Pull out each line in the items below that contains the string "рентгеновский". Case matters, so a match must have the same capitalization.

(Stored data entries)
────────────────
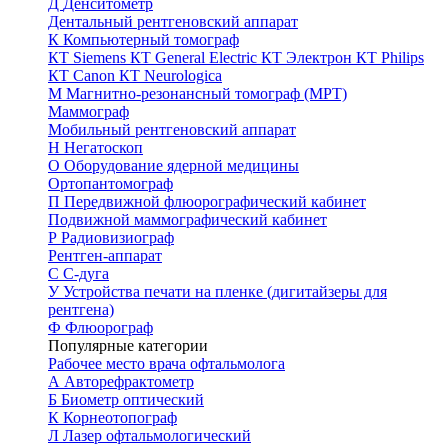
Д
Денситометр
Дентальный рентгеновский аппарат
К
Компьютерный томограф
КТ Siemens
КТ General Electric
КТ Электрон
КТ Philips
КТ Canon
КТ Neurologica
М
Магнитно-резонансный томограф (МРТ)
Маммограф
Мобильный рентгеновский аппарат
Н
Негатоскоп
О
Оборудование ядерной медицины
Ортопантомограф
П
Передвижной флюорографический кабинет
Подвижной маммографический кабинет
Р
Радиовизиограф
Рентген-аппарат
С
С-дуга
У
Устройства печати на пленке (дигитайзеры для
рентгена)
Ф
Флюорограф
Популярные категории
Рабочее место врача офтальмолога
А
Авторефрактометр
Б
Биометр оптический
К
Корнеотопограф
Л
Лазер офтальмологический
────────────────
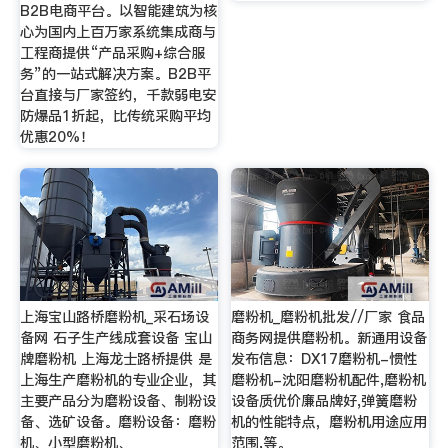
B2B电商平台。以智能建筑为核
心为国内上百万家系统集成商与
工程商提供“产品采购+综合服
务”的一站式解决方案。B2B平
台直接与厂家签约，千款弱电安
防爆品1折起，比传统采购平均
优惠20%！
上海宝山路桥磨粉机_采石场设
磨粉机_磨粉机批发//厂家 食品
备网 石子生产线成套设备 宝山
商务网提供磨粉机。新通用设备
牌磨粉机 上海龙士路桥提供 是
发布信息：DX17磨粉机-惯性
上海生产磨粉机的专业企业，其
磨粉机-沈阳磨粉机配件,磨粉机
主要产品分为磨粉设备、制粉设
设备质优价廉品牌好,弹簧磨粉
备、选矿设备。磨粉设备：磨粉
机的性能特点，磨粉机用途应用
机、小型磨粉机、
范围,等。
────────────────
Solution to the problem
Дентальный рентгеновский аппарат
Мобильный рентгеновский аппарат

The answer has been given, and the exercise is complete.